START Document extract

There are a number of species of Chamomile spread over Europe, North Africa and the temperate region of Asia, but in the US we have four growing wild: the sweet-scented, true Chamomile (Anthemis nobilis); the Fetid Chamomile or Stinking Mayweed (A. cotula); the Corn Chamomile (A. arvensis), which flowers a bit earlier and is noticeable because its ray florets are empty and wholly for show and possess no sort of ovary or style, and fourthly, the Yellow Chamomile, with yellow instead of white rays, which is found sometimes on slash piles and areas of undisturbed ground.

END Document extract

● **Complete the following**:
1. According to the passage on chamomile, how many species of chamomile grow wild in the US?
2. State whether each statement below agrees with the passage on chamomile, answering yes or no and quoting the words of the passage that decide it.
(a) The Fetid Chamomile is also known as Stinking Mayweed.
(b) The ray florets of the Corn Chamomile possess an ovary and a style.
(c) The Yellow Chamomile is sometimes found on slash piles.
3. Duplicate the portion of the passage on chamomile that begins at the words "There are a" and stops after the words "of undisturbed ground.".

START Information supplied

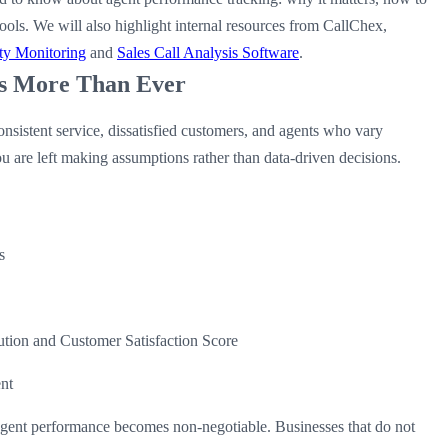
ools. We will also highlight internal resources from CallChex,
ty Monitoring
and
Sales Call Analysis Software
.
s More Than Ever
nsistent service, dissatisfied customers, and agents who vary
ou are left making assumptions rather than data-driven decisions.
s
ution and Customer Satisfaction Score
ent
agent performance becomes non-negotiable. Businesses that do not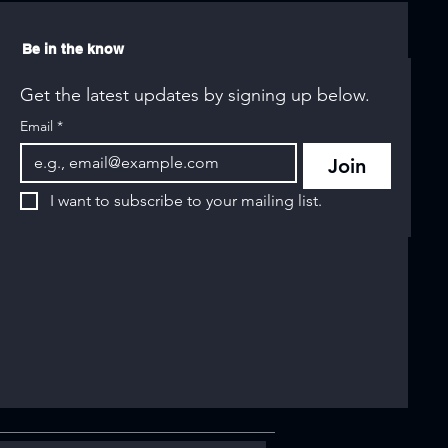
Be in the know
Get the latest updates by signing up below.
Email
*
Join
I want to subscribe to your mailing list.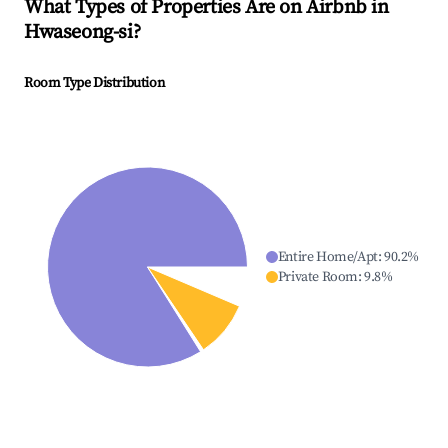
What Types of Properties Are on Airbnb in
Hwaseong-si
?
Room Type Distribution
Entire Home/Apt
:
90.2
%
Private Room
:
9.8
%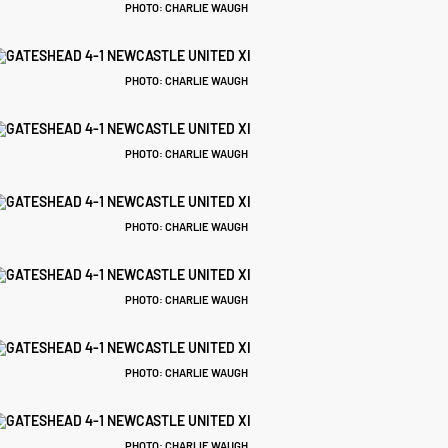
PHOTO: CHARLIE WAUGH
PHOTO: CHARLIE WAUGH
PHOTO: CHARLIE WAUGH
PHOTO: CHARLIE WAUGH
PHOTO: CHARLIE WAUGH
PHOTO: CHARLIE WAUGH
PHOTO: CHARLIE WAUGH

END Information supplied

● **Solutions below**:
1. Four.

2.
(a) Yes: "the Fetid Chamomile or Stinking Mayweed (A. cotula)"
(b) No: "possess no sort of ovary or style"
(c) Yes: "which is found sometimes on slash piles"

3.
There are a number of species of Chamomile spread over Europe, North Africa and the temperate region of Asia, but in the US we have four growing wild: the sweet-scented, true Chamomile (Anthemis nobilis); the Fetid Chamomile or Stinking Mayweed (A. cotula); the Corn Chamomile (A. arvensis), which flowers a bit earlier and is noticeable because its ray florets are empty and wholly for show and possess no sort of ovary or style, and fourthly, the Yellow Chamomile, with yellow instead of white rays, which is found sometimes on slash piles and areas of undisturbed ground.